# Wood That Does Not Burn.



## okotoks guy (May 26, 2011)

Is there such thing as wood that won't burn even when seasoned?


----------



## Mt Ski Bum (May 26, 2011)

okotoks guy said:
			
		

> Is there such thing as wood that won't burn even when seasoned?



yea... check out that ceramic wood that comes with gas stoves/fireplaces... that wood sure is fire proof!  :lol: 

Sorry... couldn't resist. lol


----------



## okotoks guy (May 26, 2011)

Mt Ski Bum said:
			
		

> okotoks guy said:
> 
> 
> 
> ...



I guess I kinda left it open for that! 

I scavenged some Ironwood blocks yesterday and the guy who was giving them away said that the stuff
didn't burn. He said: "Others have tried but it's no good. The only real use for it is blocking heavy items for shipments."
I am thinking that maybe a few of the guys around his shop may have tried burning it in firepits outside or
something and it didn't give off good flame and therefor it was deemed no good for firewood. I have never burned it 
personally but I have read of guys on here burning it and happy with the results. 

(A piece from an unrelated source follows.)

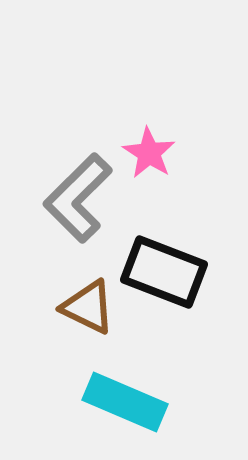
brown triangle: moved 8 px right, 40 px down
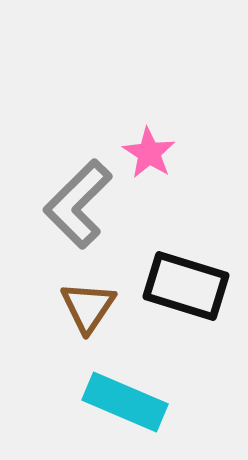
gray L-shape: moved 6 px down
black rectangle: moved 22 px right, 14 px down; rotated 4 degrees counterclockwise
brown triangle: rotated 38 degrees clockwise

I guess I will find out next fall if this Ironwood will burn. Or if it will burn but not have any,or much flame.


----------



## Cascade Failure (May 26, 2011)

I don't know a thing about ironwood but here's a link to a thread back in February when some folks mention difficulty burning black locust...

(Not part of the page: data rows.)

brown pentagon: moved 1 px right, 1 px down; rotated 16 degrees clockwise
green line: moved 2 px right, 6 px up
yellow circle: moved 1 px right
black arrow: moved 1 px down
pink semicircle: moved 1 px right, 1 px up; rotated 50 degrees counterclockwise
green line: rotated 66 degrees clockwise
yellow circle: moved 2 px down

https://www.hearth.com/econtent/index.php/forums/viewthread/70135/


----------



## spur0701 (May 26, 2011)

I posted about this wood used for decking, Ipe (Brazilian walnut), in another forum recently (the DIY forum I think).....it has the same fire rating as concrete and steel and isn't supposed to burn.


----------



## Wood Heat Stoves (May 26, 2011)

How about petrified wood? I'm pretty sure that won't burn. Just kidding. I've never heard of a wood that won't burn, but I can see some types of wood being so dense that they would be very difficult to get going and keep going.


----------



## CTYank (May 26, 2011)

I'll speculate that very high fiber density wood doesn't allow moisture to leave easily. So it dries more slowly than you might guess.

That does seem to be the case with Black Locust, and if memory serves, also with Ironwood. Both burn like anthracite once maximally dry, but they are NOT "match-light."

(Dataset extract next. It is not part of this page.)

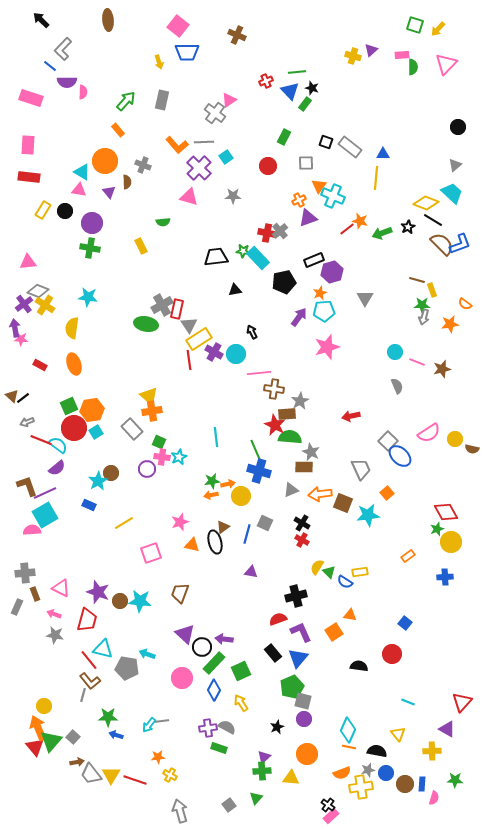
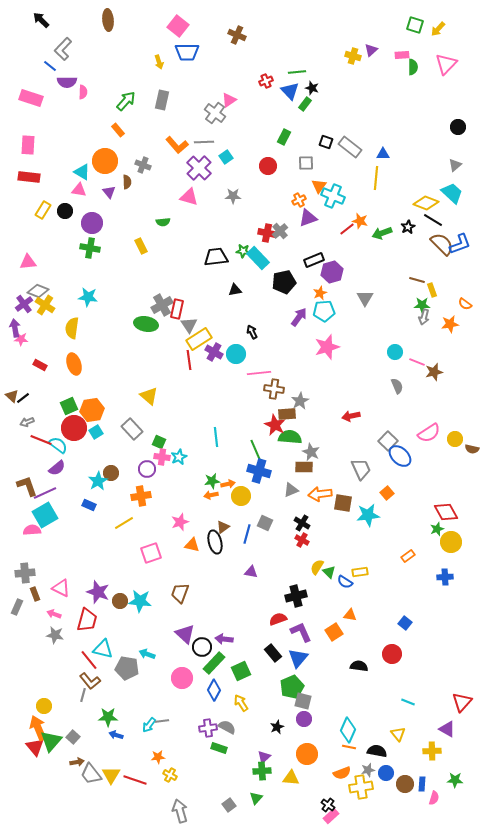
brown star at (442, 369): moved 8 px left, 3 px down
orange cross at (152, 411): moved 11 px left, 85 px down
brown square at (343, 503): rotated 12 degrees counterclockwise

Don't bother taking either to the dump. Just drop them here. please.


----------



## joefrompa (May 26, 2011)

I burned alot of semi-seasoned ironwood last winter. It had laid in log-length of 6-10" diameter limbs for 2 years prior to being cut up into rounds and split into small pieces.

All of it burned, and it coaled beautifully. Good wood. I split it in September/October. The one thing I'll say is that it's bark was pretty much rotted off, so maybe it was seasoning on the ground more than would be expected.

Ironwood can be real punky though.


----------



## Singed Eyebrows (May 26, 2011)

Willow, It does burn,the ash plugs up my boiler though & it won't heat without opening up the nozzle again. I avoid using this wood at all now, Randy


----------



## Backwoods Savage (May 26, 2011)

The ironwood should be excellent.....unless it is petrified.


----------



## firefighterjake (May 27, 2011)

In my limited time I haven't seen any wood that I've cut, seasoned and it wouldn't burn . . . of course some wood is more or less desirable . . . and some wood will ignite easier than others.


----------



## Todd (May 27, 2011)

I got some 3 year old basswood I burn in my fire pit and that stuff just doesn't like to flame up. Just smokes and smoulders. You would think after 3 years it would be a great wood for bon fires but has been a disappointment.


----------



## Adios Pantalones (May 27, 2011)

There are a kajillion different tree species called "ironwood"- and maybe a few in the US.  Imported tropical "ironwood" species may be hard to get going.  

Ipe is sometimes sold under the trademarked name of "Ironwood" (TM), so that may be what you have. It is very dense, very dark, very hard, and hard to burn.


----------